"Museum Hours", Jem Cohen (Locarno 2012-6)

Un second texte de Gilles Fumey, sur Museum Hours, présenté dans la Compétition internationale à Locarno et maintenant en route pour le festival de Toronto.

Locarno est un festival où l’on apprend à redécouvrir les lieux. Car tout espace filmé du monde est passé au filtre d’un projet cinématographique qui le révèle. Cette « écriture du mouvement », Jem Cohen l’a mise à l’épreuve d’un lieu confiné où, justement, le mouvement est si rare qu’il redéfinit, pour peu qu’on s’y attarde, la fonction des objets qu’il contient. En posant sa caméra au Kunsthistorisches Museum de Vienne, il revient sur la fonction médiumnique des tableaux aujourd’hui à travers la vie de Johann (un étonnant Bobby Sommer), gardien à l’étage des peintures européennes et, notamment flamandes. Le titre du film conduirait à penser que c’est  le temps qui hante Jem Cohen. En fait, Museum hours est bien un film sur l’image.

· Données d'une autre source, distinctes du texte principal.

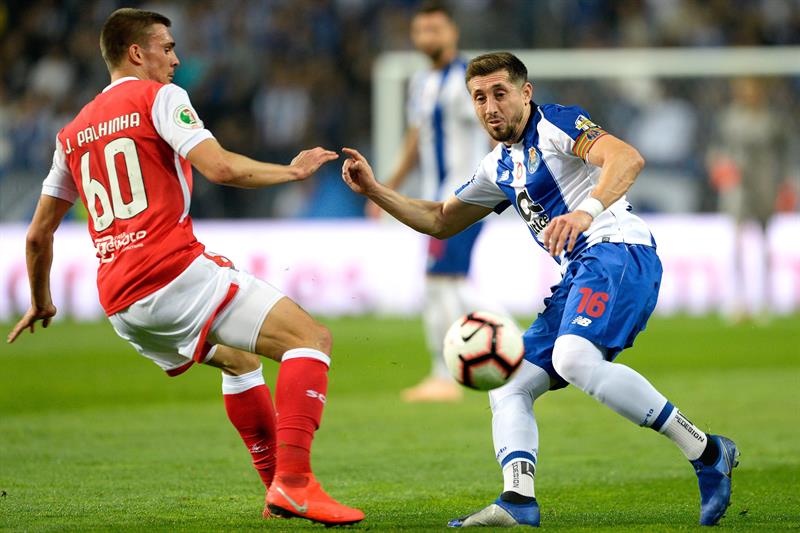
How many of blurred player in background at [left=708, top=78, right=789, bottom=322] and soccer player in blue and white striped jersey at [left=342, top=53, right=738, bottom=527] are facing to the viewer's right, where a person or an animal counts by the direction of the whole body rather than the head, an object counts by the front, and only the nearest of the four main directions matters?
0

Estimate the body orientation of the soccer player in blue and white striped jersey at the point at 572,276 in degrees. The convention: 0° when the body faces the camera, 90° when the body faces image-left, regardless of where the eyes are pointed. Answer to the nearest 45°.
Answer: approximately 45°

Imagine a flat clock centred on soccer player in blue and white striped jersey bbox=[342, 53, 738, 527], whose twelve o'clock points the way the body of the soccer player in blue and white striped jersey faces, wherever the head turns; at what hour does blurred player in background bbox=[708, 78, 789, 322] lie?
The blurred player in background is roughly at 5 o'clock from the soccer player in blue and white striped jersey.

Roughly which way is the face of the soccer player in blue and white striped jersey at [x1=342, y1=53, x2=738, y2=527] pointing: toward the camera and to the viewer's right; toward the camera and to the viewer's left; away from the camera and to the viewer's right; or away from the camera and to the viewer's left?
toward the camera and to the viewer's left

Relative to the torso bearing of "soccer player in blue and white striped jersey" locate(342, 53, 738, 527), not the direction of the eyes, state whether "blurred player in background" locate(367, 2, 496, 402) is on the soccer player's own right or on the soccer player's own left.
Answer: on the soccer player's own right
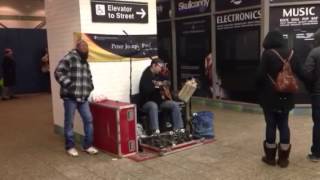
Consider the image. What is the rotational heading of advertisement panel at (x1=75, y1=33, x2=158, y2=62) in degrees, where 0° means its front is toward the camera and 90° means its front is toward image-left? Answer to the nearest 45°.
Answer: approximately 0°

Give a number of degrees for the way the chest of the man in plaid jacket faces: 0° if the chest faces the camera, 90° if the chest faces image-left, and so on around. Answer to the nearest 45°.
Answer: approximately 315°

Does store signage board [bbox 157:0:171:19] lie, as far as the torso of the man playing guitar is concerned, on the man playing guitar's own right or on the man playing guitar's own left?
on the man playing guitar's own left

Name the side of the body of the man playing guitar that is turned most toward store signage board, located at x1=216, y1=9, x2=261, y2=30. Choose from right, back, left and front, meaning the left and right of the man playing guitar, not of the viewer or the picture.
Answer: left

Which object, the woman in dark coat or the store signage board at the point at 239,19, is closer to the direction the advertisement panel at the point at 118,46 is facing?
the woman in dark coat

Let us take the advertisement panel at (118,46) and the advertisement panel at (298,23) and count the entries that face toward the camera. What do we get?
2

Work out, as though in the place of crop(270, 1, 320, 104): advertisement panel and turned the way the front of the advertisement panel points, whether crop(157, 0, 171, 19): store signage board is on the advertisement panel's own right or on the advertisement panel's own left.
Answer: on the advertisement panel's own right

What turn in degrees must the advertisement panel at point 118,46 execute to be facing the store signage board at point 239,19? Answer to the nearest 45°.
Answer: approximately 135° to its left

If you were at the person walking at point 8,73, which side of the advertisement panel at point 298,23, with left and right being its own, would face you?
right
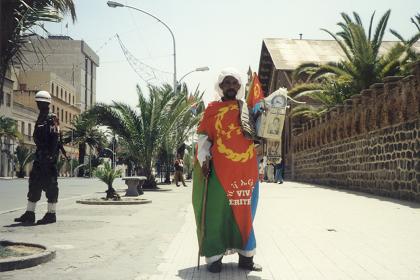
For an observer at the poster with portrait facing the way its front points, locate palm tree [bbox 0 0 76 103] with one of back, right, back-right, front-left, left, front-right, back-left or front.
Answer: right

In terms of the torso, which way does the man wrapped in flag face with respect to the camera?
toward the camera

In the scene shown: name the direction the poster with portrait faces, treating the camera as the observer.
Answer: facing the viewer

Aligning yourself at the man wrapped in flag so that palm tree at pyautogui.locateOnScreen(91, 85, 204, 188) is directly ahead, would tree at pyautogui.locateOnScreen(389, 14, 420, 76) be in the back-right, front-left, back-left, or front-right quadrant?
front-right

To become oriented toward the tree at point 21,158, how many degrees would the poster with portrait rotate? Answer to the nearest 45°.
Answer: approximately 135° to its right

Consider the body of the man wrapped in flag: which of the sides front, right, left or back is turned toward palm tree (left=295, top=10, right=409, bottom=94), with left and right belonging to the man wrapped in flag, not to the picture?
back

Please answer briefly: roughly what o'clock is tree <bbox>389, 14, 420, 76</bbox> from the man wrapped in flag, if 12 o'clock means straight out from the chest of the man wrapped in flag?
The tree is roughly at 7 o'clock from the man wrapped in flag.

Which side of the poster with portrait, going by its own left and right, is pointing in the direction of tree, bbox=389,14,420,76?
back
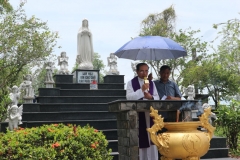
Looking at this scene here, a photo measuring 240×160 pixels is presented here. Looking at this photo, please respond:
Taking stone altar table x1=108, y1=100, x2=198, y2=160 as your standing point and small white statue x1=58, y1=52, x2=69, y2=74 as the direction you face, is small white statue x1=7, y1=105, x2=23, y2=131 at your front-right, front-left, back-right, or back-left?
front-left

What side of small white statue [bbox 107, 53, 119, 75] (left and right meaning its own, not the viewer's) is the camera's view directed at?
front

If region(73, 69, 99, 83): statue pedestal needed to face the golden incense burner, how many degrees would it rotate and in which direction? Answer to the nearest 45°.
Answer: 0° — it already faces it

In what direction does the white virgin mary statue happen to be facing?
toward the camera

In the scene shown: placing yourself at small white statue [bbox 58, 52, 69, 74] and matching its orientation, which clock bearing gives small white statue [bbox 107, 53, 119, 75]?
small white statue [bbox 107, 53, 119, 75] is roughly at 9 o'clock from small white statue [bbox 58, 52, 69, 74].

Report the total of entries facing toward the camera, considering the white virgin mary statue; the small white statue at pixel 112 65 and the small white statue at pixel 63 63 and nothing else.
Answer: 3

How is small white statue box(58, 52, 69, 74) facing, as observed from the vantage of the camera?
facing the viewer

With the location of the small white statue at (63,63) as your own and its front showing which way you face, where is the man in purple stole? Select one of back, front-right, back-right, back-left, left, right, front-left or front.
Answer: front

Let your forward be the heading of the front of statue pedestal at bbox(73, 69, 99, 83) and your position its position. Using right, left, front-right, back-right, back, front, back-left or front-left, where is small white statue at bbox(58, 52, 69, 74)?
right

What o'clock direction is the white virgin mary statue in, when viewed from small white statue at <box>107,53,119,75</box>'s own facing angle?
The white virgin mary statue is roughly at 3 o'clock from the small white statue.

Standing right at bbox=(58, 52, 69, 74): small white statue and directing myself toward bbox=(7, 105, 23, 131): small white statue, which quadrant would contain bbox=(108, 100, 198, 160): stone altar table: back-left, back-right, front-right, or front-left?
front-left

Est-ce parce que notre époque « dématérialise » les images qu’on en vient à se demander à quoi servent les tableaux conservés pieusement dans ces temples muséaux ? Est-il derrière nous le temps où l’on distrayait les badauds comme le racontait Zola dans L’Assommoir quand le Louvre permit à une noce d’attendre la fin d’une averse ou sommes-nous dans cette même posture aujourd’hui que les images se veulent distrayantes ? Suivra-t-on Johann lorsqu’il raconte le contact entre les visiteurs et les tableaux, notamment ces bandes d’adolescents qui ricanent et grimacent devant les méduses ou les têtes coupées au temps du Caravage ? Les musées servent-ils vraiment à soustraire les toiles aux marchés et leurs opérations spéculatives, comme Johann le prétend ?

Pour répondre à ces questions et mille autres, Jem Cohen introduit dans l’univers confiné et répétitif de Johann, une visiteuse montréalaise, la sublime chanteuse Mary Margaret O’Hara, liant ainsi la vie du gardien à celle de la ville de Vienne qu’ils vont parcourir ensemble comme le couple atypique de Before Sunrise de Richard Linklater. En interrogeant les peintures de Bruegel par les paysages d’hiver hors du musée, les portraits de Rembrandt, les femmes bien en chair de Rubens, les momies et les chats égyptiens à l’annonce d’un décès dans l’intrigue, il replace l’œuvre d’art là où elle est, le temps du film. Dans la vie du plus humble des serviteurs de l’art : le gardien. En devisant sur la modernité de Bruegel, Johann offre à Anne de relire le monde comme une étrangeté et un étonnement dont les tableaux sont l’aboutissement.

On prendrait pour une foucade la dédicace de Jem Cohen au song writer Vic Chesnutt s’il n’était pas là, dans l’écho des chansons d’Anne, cette forme de quatrième dimension restituant le dialogue produit par ces toiles qui se parlent l’une à l’autre dans les musées et hors d’eux avec le monde réel. Il manie aussi un humour discret, cette intelligence ou ces rêveries légèrement déjantées sur les métaux lourds et le capitalisme. Ces instantanés produits par une caméra inspirée qui fouille l’espace et les rend à l’art par la grâce d’un film sont la promesse d’un nouveau bonheur toujours renouvelé à découvrir le monde.